▶ Problem to solve:
In the listing below, repeat exactly every line from the first through the line containing "La segunda función", with nothing else.

___ Material for this exercise ___

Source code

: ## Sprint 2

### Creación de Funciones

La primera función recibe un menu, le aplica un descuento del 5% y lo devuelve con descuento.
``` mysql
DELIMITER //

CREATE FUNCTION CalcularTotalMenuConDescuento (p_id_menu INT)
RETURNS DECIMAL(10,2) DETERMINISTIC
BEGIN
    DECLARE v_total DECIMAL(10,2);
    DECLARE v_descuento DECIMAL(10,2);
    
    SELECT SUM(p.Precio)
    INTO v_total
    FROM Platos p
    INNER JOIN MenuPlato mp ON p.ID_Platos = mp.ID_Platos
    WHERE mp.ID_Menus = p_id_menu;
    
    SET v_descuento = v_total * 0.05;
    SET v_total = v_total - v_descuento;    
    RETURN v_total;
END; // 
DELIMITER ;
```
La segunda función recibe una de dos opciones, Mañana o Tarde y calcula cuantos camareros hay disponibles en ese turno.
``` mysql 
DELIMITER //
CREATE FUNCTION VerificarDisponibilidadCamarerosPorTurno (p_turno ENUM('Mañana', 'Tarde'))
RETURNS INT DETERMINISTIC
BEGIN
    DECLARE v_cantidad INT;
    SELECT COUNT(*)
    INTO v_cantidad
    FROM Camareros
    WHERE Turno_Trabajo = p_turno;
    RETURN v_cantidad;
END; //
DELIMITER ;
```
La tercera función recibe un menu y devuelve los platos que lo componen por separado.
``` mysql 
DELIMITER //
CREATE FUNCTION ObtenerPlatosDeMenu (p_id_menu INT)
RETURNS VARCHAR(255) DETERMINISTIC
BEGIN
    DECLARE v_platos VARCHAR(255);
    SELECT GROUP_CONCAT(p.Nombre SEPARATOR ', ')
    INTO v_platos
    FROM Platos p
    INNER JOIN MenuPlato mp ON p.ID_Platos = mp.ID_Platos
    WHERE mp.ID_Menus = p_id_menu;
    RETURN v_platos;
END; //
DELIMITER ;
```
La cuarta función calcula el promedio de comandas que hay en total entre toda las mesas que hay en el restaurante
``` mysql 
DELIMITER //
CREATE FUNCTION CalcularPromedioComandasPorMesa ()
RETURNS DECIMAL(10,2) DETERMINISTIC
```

___

▶ Solution:
Source code

: ## Sprint 2

### Creación de Funciones

La primera función recibe un menu, le aplica un descuento del 5% y lo devuelve con descuento.
``` mysql
DELIMITER //

CREATE FUNCTION CalcularTotalMenuConDescuento (p_id_menu INT)
RETURNS DECIMAL(10,2) DETERMINISTIC
BEGIN
    DECLARE v_total DECIMAL(10,2);
    DECLARE v_descuento DECIMAL(10,2);
    
    SELECT SUM(p.Precio)
    INTO v_total
    FROM Platos p
    INNER JOIN MenuPlato mp ON p.ID_Platos = mp.ID_Platos
    WHERE mp.ID_Menus = p_id_menu;
    
    SET v_descuento = v_total * 0.05;
    SET v_total = v_total - v_descuento;    
    RETURN v_total;
END; // 
DELIMITER ;
```
La segunda función recibe una de dos opciones, Mañana o Tarde y calcula cuantos camareros hay disponibles en ese turno.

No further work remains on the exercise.